═════ Extracted material ═════

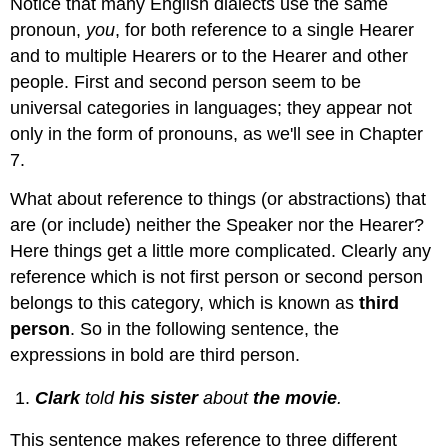
Notice that many English dialects use the same
pronoun,
you
, for both reference to a single Hearer
and to multiple Hearers or to the Hearer and other
people. First and second person seem to be
universal categories in languages; they appear not
only in the form of pronouns, as we'll see in Chapter
7.
What about reference to things (or abstractions) that
are (or include) neither the Speaker nor the Hearer?
Here things get a little more complicated. Clearly any
reference which is not first person or second person
belongs to this category, which is known as
third
person
. So in the following sentence, the
expressions in bold are third person.
Clark
told
his sister
about
the movie
.
This sentence makes reference to three different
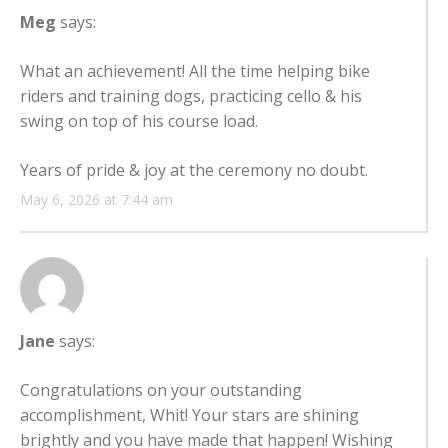
Meg
says:
What an achievement! All the time helping bike
riders and training dogs, practicing cello & his
swing on top of his course load.
Years of pride & joy at the ceremony no doubt.
May 6, 2026 at 7:44 am
Jane
says:
Congratulations on your outstanding
accomplishment, Whit! Your stars are shining
brightly and you have made that happen! Wishing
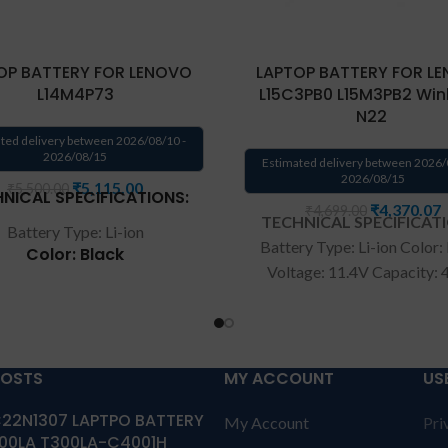
OP BATTERY FOR LENOVO
LAPTOP BATTERY FOR L
L14M4P73
L15C3PB0 L15M3PB2 Wi
N22
ted delivery between 2026/08/10 -
2026/08/15
Estimated delivery between 2026/
2026/08/15
₹
5,115.00
₹
5,500.00
NICAL SPECIFICATIONS:
₹
4,370.07
₹
4,699.00
TECHNICAL SPECIFICAT
Battery Type: Li-ion
Battery Type: Li-ion Color:
Color: Black
Voltage: 11.4V Capacity:
Voltage: 7.6V
Compatible P/N: L15C3
Capacity: 40wh
L15M3PB2 5B10K907
5B10K90780 Compatible 
patible P/N: L14M4P73
5B10K10215
Lenovo Winbook N22 Ser
POSTS
MY ACCOUNT
US
Wa
rranty: 6 months war
tible with: Lenovo Yoga
22N1307 LAPTPO BATTERY
from solutions-365 only
T
My Account
Pri
00 700-11ISK Series
00LA T300LA-C4001H
CONDITIONS:
REPLACEME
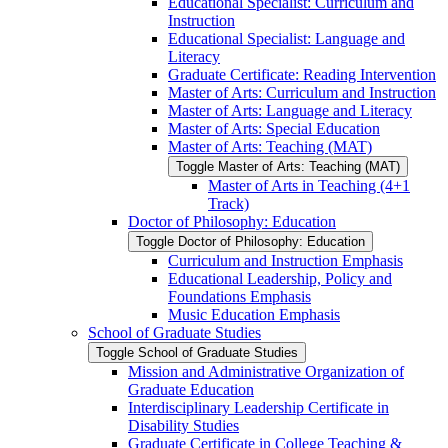
Educational Specialist: Curriculum and
Instruction
Educational Specialist: Language and
Literacy
Graduate Certificate: Reading Intervention
Master of Arts: Curriculum and Instruction
Master of Arts: Language and Literacy
Master of Arts: Special Education
Master of Arts: Teaching (MAT)
Toggle Master of Arts: Teaching (MAT)
Master of Arts in Teaching (4+1
Track)
Doctor of Philosophy: Education
Toggle Doctor of Philosophy: Education
Curriculum and Instruction Emphasis
Educational Leadership, Policy and
Foundations Emphasis
Music Education Emphasis
School of Graduate Studies
Toggle School of Graduate Studies
Mission and Administrative Organization of
Graduate Education
Interdisciplinary Leadership Certificate in
Disability Studies
Graduate Certificate in College Teaching &​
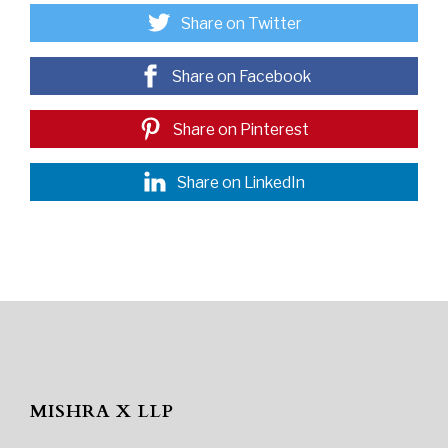
Share on Twitter
Share on Facebook
Share on Pinterest
Share on LinkedIn
MISHRA X LLP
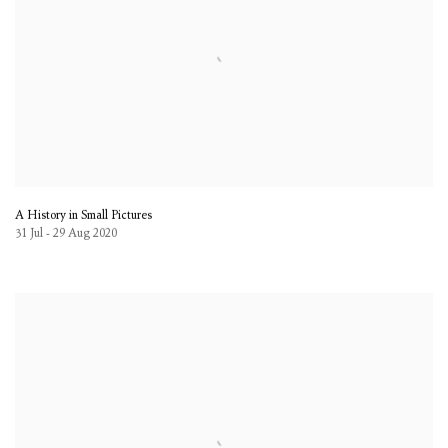
A History in Small Pictures
31 Jul - 29 Aug 2020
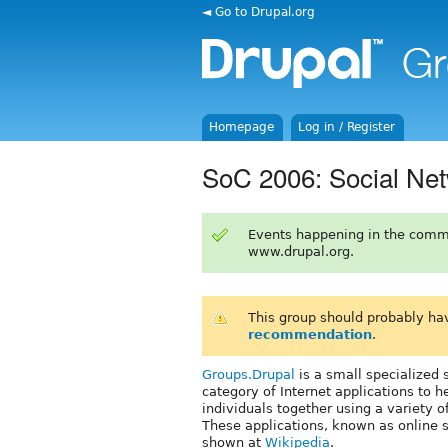
◄ Go to Drupal.org
Homepage
Log in / Register
SoC 2006: Social Net
Events happening in the comm
www.drupal.org.
This group should probably ha
recommendation
.
Groups.Drupal
is a small specialized 
category of Internet applications to h
individuals together using a variety of
These applications, known as online 
shown at
Wikipedia
.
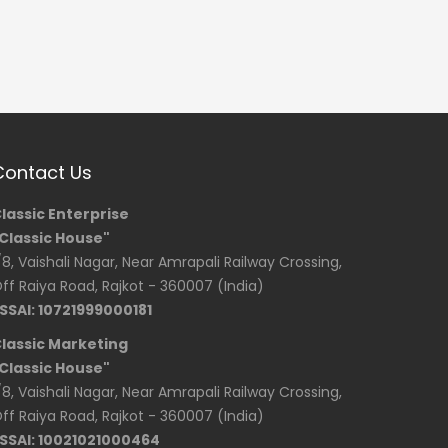
Contact Us
lassic Enterprise
Classic House"
/8, Vaishali Nagar, Near Amrapali Railway Crossing,
ff Raiya Road, Rajkot - 360007 (India)
SSAI: 10721999000181
lassic Marketing
Classic House"
/8, Vaishali Nagar, Near Amrapali Railway Crossing,
ff Raiya Road, Rajkot - 360007 (India)
SSAI: 10021021000464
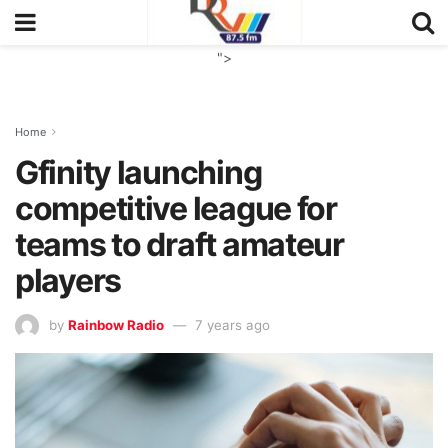
">
Home
Gfinity launching
competitive league for
teams to draft amateur
players
by
Rainbow Radio
7 years ago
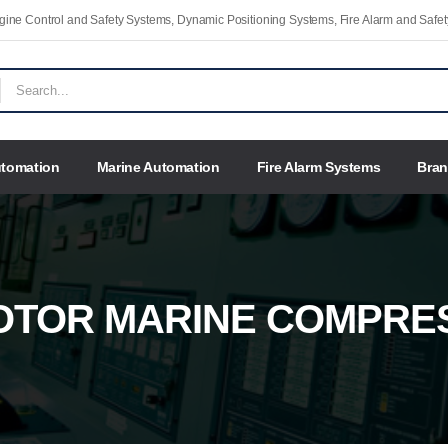
Engine Control and Safety Systems, Dynamic Positioning Systems, Fire Alarm and Saf
utomation
Marine Automation
Fire Alarm Systems
Bra
OTOR MARINE COMPRE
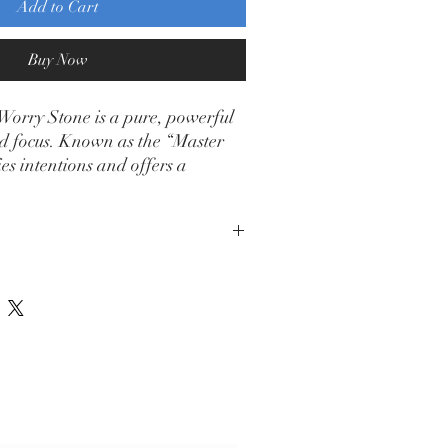
Add to Cart
Buy Now
Worry Stone is a pure, powerful
and focus. Known as the “Master
ies intentions and offers a
 channel calm energy.
ribe Form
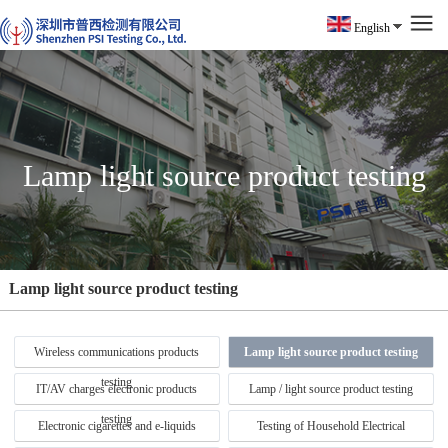
English
Lamp light source product testing
Lamp light source product testing
Wireless communications products
Lamp light source product testing
testing
IT/AV charges electronic products
Lamp / light source product testing
testing
Electronic cigarettes and e-liquids
Testing of Household Electrical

═════

Please output exactly the lines of the data above, from its first line through the line with "are (or include)", and nothing else; drop the pictures.

Response to the exercise:
Notice that many English dialects use the same
pronoun,
you
, for both reference to a single Hearer
and to multiple Hearers or to the Hearer and other
people. First and second person seem to be
universal categories in languages; they appear not
only in the form of pronouns, as we'll see in Chapter
7.
What about reference to things (or abstractions) that
are (or include) neither the Speaker nor the Hearer?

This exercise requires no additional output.